Several years ago I was at a weekend church retreat for 20something singles up in the Big Bear area. One of the church's pastors gave a talk that I've long forgotten the details of, but not the larger point: He encouraged the women in the group "not to settle" when it came to choosing a life mate.
I'm sure there was a heck of a lot more nuance to the presentation, but that admonition was what struck me then and sticks with me now. In fact, I walked up to the pastor afterwards and chided him for making life more difficult for at least half of the guys in the room -- including me.
For the vast majority of men -- in that room and in the wider world -- we are no woman's idea of a knight in shining armor. If she even hopes for one minute that all of the romantic comedies in the theaters and the sitcoms on TV hold the slightest glimmer of truth, then she's eventually going to have to settle.
Which brings us to this article by Lori Gottleib entitled, appropriately: "Marry Him! The case for settling for Mr.
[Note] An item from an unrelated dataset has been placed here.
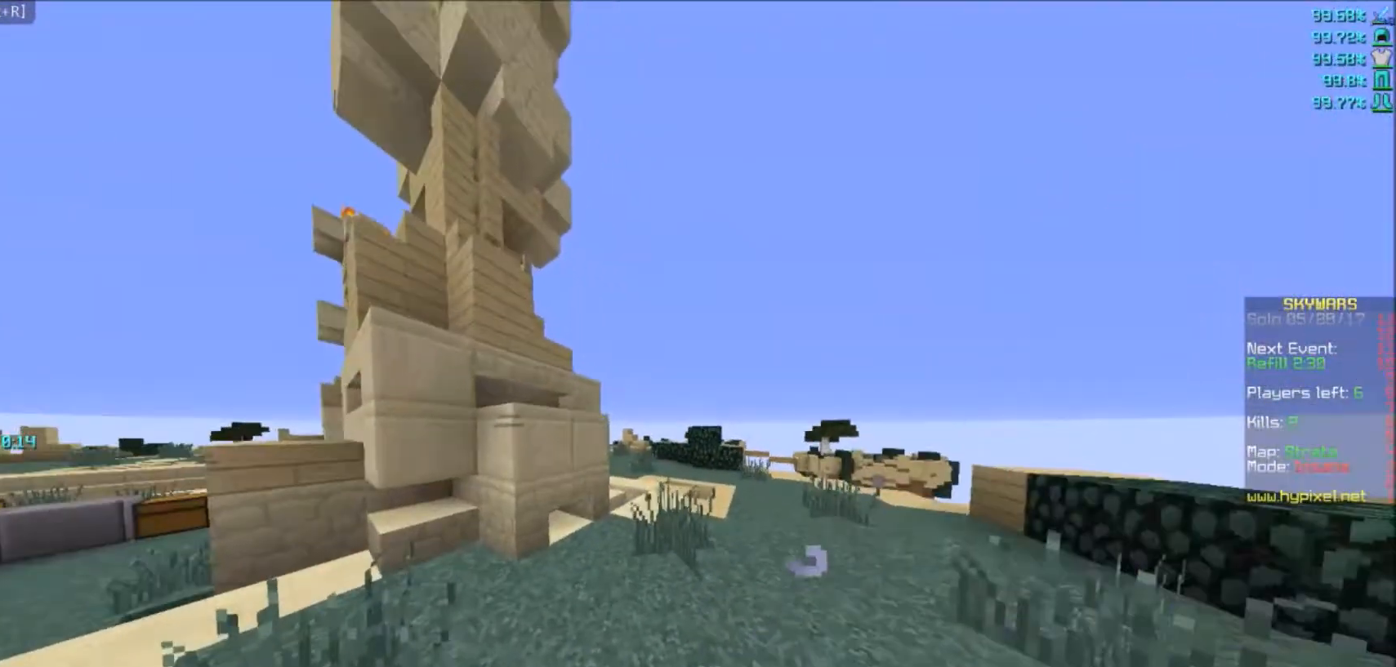
Gameplay with keyboard and mouse; each line is a JSON object with the keys and mouse buttons held at the frame after it. "events" lists presses ("down") and releases ("up") of "a", "d", "s", "w", "mouse_left" and "mouse_right" between this image and that frame as [ms after this image, input, new state], when the widget could be followed in between. "mouse_left", "mouse_right" = the "left", "right" buttons of the "mouse" list. No other keys are recorded. Fast repeated clicks can show as one long hold. Mouse movement is not recorded.
{"keys": ["d"], "mouse": [], "events": [[167, "d", "down"]]}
Good Enough." (There's a separate Q&A on the article here for those who are interested.)
What they understood is this: as your priorities change from romance to family, the so-called “deal breakers” change. Some guys aren’t worldly, but they’d make great dads. Or you walk into a room and start talking to this person who is 5'4" and has an unfortunate nose, but he “gets” you. My long-married friend Renée offered this dating advice to me in an e-mail:
I would say even if he’s not the love of your life, make sure he’s someone you respect intellectually, makes you laugh, appreciates you … I bet there are plenty of these men in the older, overweight, and bald category (which they all eventually become anyway).
She wasn’t joking.
A number of my single women friends admit (in hushed voices and after I swear I won’t use their real names here) that they’d readily settle now but wouldn’t have 10 years ago. They believe that part of the problem is that we grew up idealizing marriage—and that if we’d had a more realistic understanding of its cold, hard benefits, we might have done things differently. Instead, we grew up thinking that marriage meant feeling some kind of divine spark, and so we walked away from uninspiring relationships that might have made us happy in the context of a family.
All marriages, of course, involve compromise, but where’s the cutoff? Where’s the line between compromising and settling, and at what age does that line seem to fade away? Choosing to spend your life with a guy who doesn’t delight in the small things in life might be considered settling at 30, but not at 35. By 40, if you get a cold shiver down your spine at the thought of embracing a certain guy, but you enjoy his company more than anyone else’s, is that settling or making an adult compromise?
I encourage you to read the entire article. While the subject as a whole is a downer, I take a little solace in the fact that -- and I think Gottleib is right about this -- my prospects get better with each passing year. (That, of course, assumes that my work schedule would change to accomodate a social life.)